Nach der ersten Orgel-CD aus der Dresdner Frauenkirche (mit Samuel Kummer, Carus 83.188) ist nun endlich der erste Konzertmitschnitt aus der Dresdner Frauenkirche auf CD erhältlich. Die Missa in g ist das „Opus ultimum“ des 84jährigen Johann Adolf Hasse, der für fast drei Jahrzehnte das Musikleben am Sächsischen Hof zu Dresden prägte und zu Lebzeiten als das musikalische Idol seiner Epoche galt. Im Mittelpunkt des groß besetzten Werkes vom Typus der „Missa solemnis“ steht das 7-sätzige Gloria mit ausgedehnten, glanzvollen Trompetenpartien.

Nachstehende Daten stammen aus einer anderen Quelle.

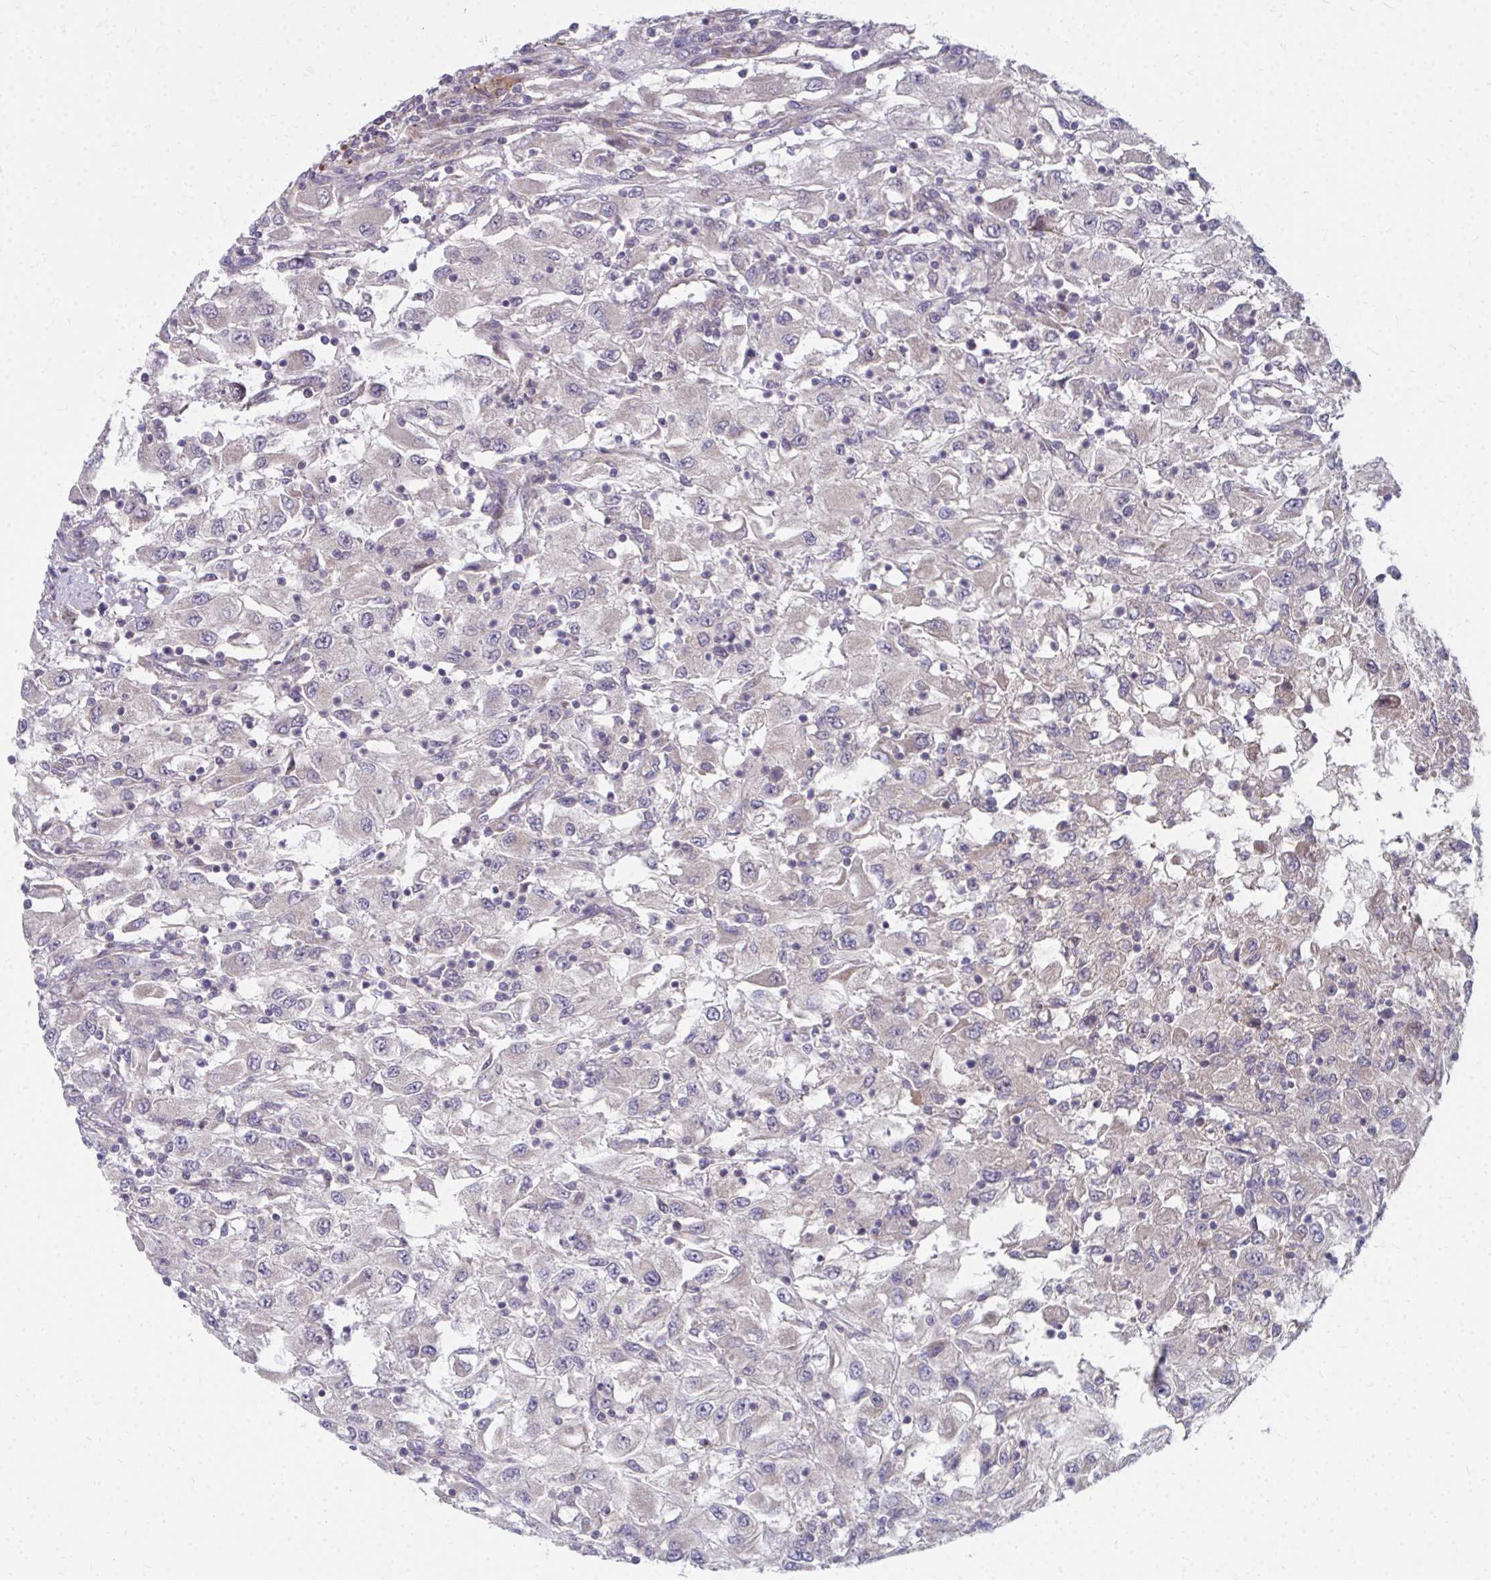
{"staining": {"intensity": "negative", "quantity": "none", "location": "none"}, "tissue": "renal cancer", "cell_type": "Tumor cells", "image_type": "cancer", "snomed": [{"axis": "morphology", "description": "Adenocarcinoma, NOS"}, {"axis": "topography", "description": "Kidney"}], "caption": "Tumor cells show no significant staining in renal cancer.", "gene": "MROH8", "patient": {"sex": "female", "age": 67}}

Die g-Moll-Messe fasziniert durch ihre Klangschönheit, Ausdruckstiefe und harmonischen Ideenreichtum. Das Festkonzert zur Weihe der Dresdner Frauenkirche wurde vom international renommierten Trompeter und Dirigenten Ludwig Güttler geleitet, einem der Initiatoren und Impulsgeber des Wiederaufbaus der Dresdner Frauenkirche. (Live-Mitschnitt des Konzerts am 21. und 22. November 2005 in der Frauenkirche Dresden)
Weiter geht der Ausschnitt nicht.